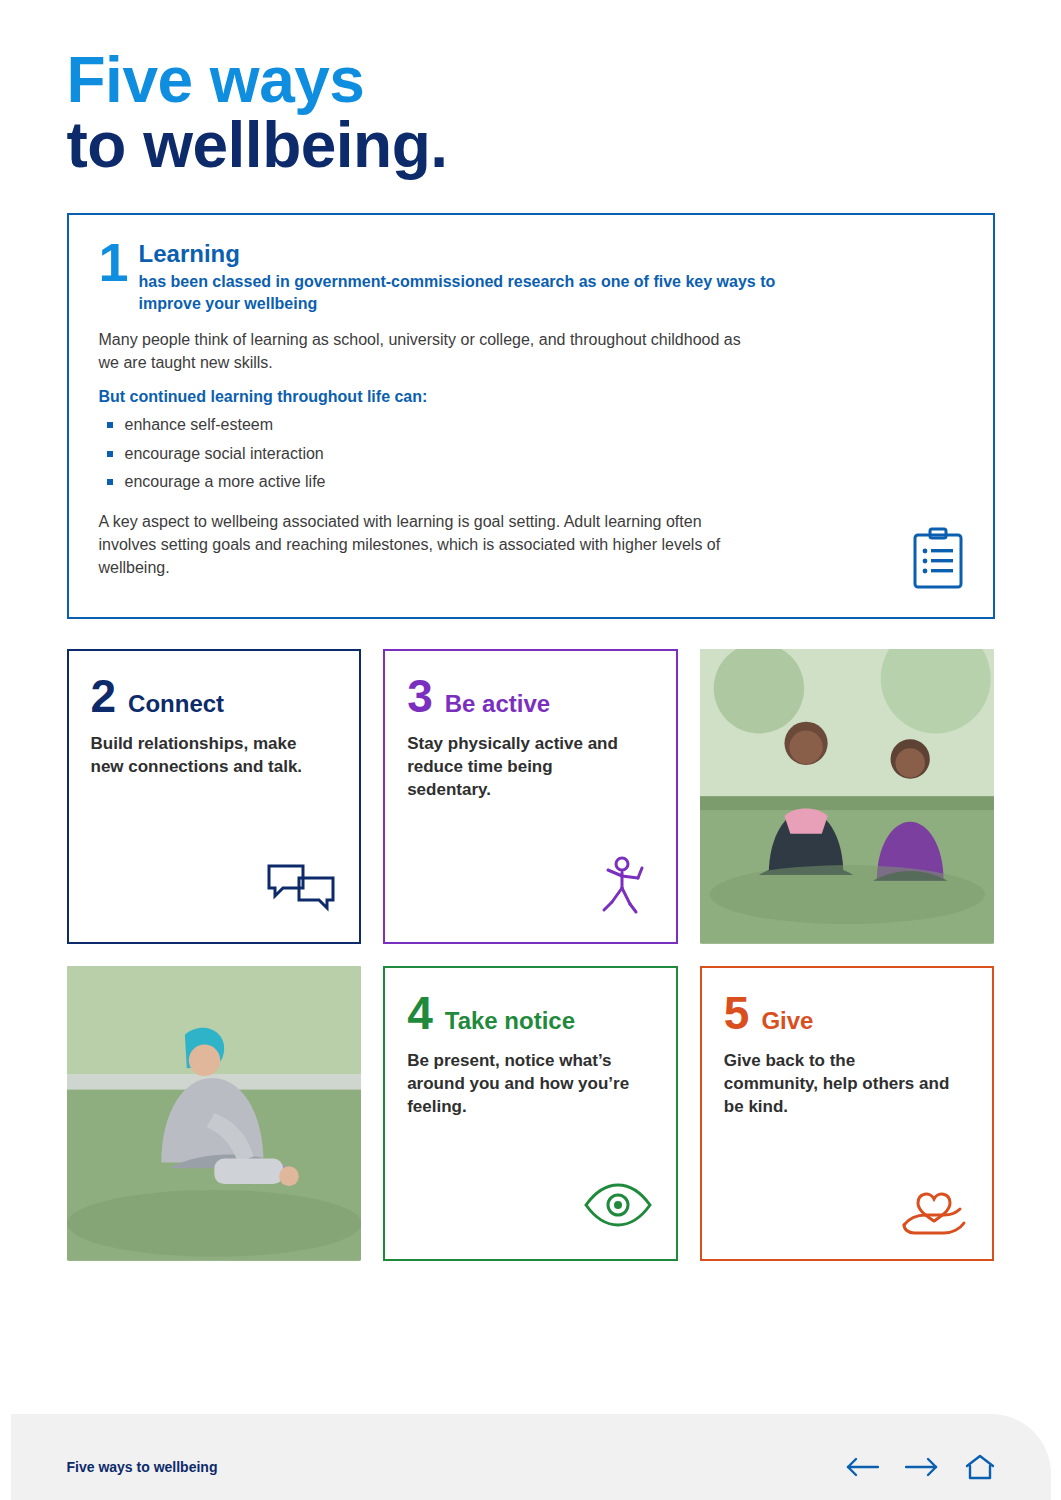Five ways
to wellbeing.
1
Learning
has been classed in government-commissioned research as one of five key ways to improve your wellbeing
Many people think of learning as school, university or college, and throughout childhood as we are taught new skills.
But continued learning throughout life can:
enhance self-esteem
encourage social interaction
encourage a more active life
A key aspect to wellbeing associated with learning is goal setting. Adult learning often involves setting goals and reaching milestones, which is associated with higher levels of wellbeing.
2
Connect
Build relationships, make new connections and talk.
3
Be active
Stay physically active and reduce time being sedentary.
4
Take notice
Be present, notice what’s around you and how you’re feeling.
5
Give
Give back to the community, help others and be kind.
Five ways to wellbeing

**What you will do:** Copy out all the data exactly. No images belong in the copy.

**Response:**
Five ways
to wellbeing.
1
Learning
has been classed in government-commissioned research as one of five key ways to improve your wellbeing
Many people think of learning as school, university or college, and throughout childhood as we are taught new skills.
But continued learning throughout life can:
enhance self-esteem
encourage social interaction
encourage a more active life
A key aspect to wellbeing associated with learning is goal setting. Adult learning often involves setting goals and reaching milestones, which is associated with higher levels of wellbeing.
2
Connect
Build relationships, make new connections and talk.
3
Be active
Stay physically active and reduce time being sedentary.
4
Take notice
Be present, notice what’s around you and how you’re feeling.
5
Give
Give back to the community, help others and be kind.
Five ways to wellbeing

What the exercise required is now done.